Furthermore, if the soul is affected by gravity, yet experiences floating sensations, and does not fall downwards, this means it experiences some sort of buoyant upwards force. So, is this upwards buoyancy so limited, and so finely tuned, that the soul floats upwards, yet remains in the vicinity of its body? But the gravitational field of the earth does not change significantly for many kilometers above the earth’s surface, which means that this upwards buoyancy would cause the soul to continually rise above the body it vacated for many kilometers before stopping. Yet this type of experience is also never reported.
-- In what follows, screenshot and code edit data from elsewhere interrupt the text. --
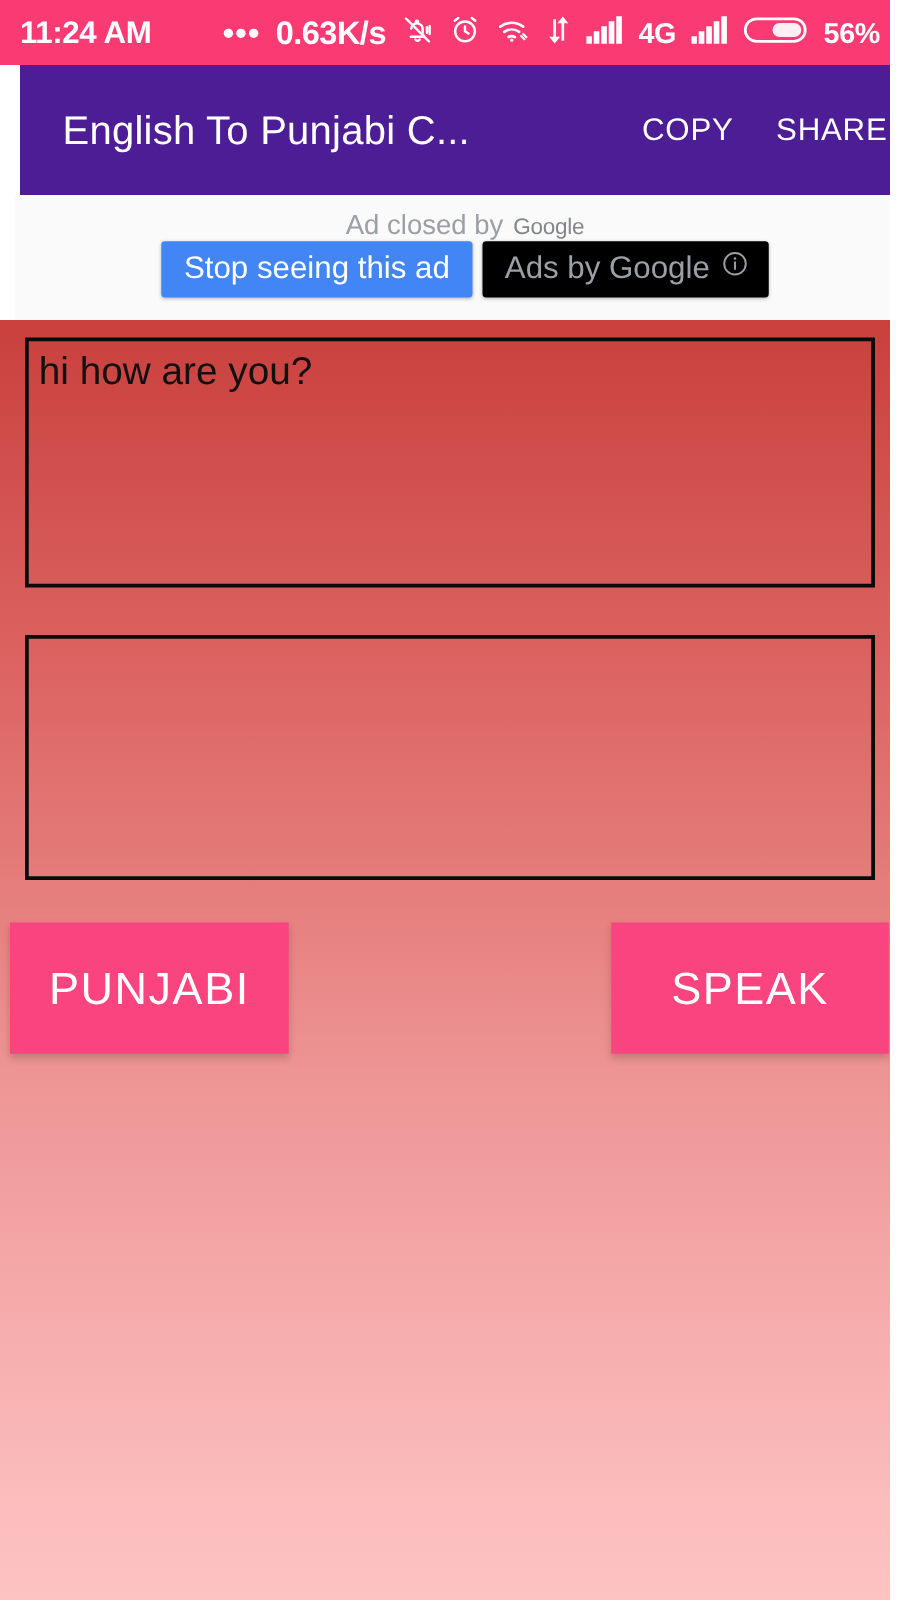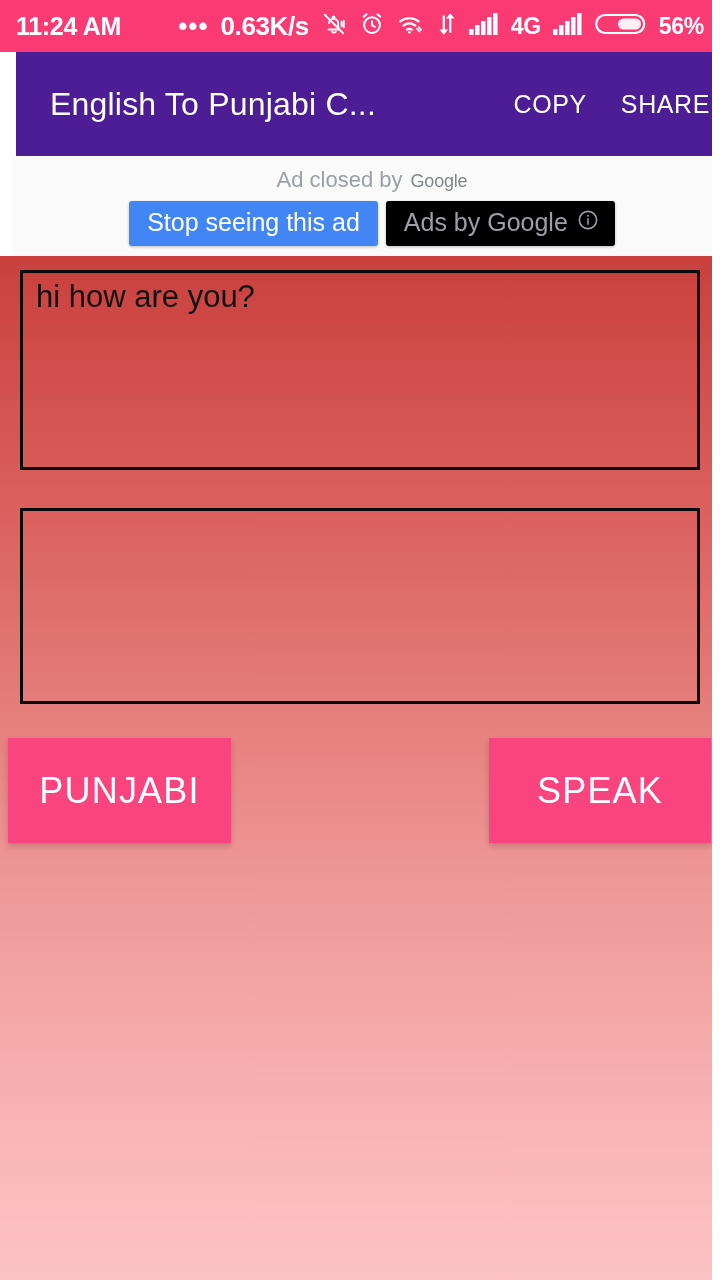--- a/index.html
+++ b/index.html
@@ -82,21 +82,21 @@
   .ad-closed-line {
     display:flex; align-items:baseline; gap:8px;
     color:#9AA0A6; font-size:22px;
   }
   .ad-google-word {
     font-size:18px; color:#80868B;
     letter-spacing:-0.2px;
   }
   .ad-buttons {
     display:flex; align-items:stretch; gap:8px;
-    margin-top:8px;
+    margin-top:0;
   }
   .ad-btn-stop {
     background:#4285F4; color:#ffffff;
     font-size:25px;
     padding:7px 18px 9px 18px;
     border:none; border-radius:3px;
     font-family:inherit; cursor:pointer;
     box-shadow:0 1px 3px rgba(0,0,0,0.25);
     white-space:nowrap;
   }
@@ -127,21 +127,21 @@
   }
 
   .text-box {
     position:absolute;
     border:3px solid #0a0a0a;
     background:transparent;
     color:#111111;
     font-family:"Liberation Sans", sans-serif;
     font-size:31px;
     line-height:1.15;
-    padding:6px 0 0 13px;
+    padding:6px 0 0 8px;
     resize:none;
     outline:none;
   }
   .text-box::placeholder { color:rgba(0,0,0,0.35); }
 
   #box-input  { left:20px; top:14px;  width:680px; height:200px; }
   #box-output { left:20px; top:252px; width:680px; height:196px; }
 
   .button-row {
     position:absolute; left:0; top:482px;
The immaterial soul is supposedly unaffected by any known physical forces. So, does the immaterial soul simultaneously coexist in both material and immaterial universes? Sensations of floating would then be an expression of otherwise inexplicable otherworldly sensations to make the situation explicable on this world. Such an idea is interesting, as it explains the easy transition from this world to the parallel universe of the afterlife. But how is it possible for the immaterial and material universes to be so intimately intertwined and linked? After all, the earth moves at great speed through space, orbiting the sun of our solar system at a velocity of 108,000 km/h, the solar system rotates around the center of our galaxy at a velocity of 828,000 km/h, while our galaxy also moves within the “local cluster” of galaxies, and this local cluster also moves at great velocity relative to other parts of the universe. So how is it that these two universes remain in synchronous movement, such that the immaterial soul can hover in the region of the body, even though it exists in a different universe? One explanation is that each physical object has an immaterial counterpart with which it is linked.
However, all this is no more than foolish speculation. Floating sensations experienced by an apparently disembodied soul are generated by the same bodily phenomena as generate the sensations of disembodiment and movement during out-of-body experiences, the mechanisms of which are fully explained (see chapters 10-12 in Woerlee 2005).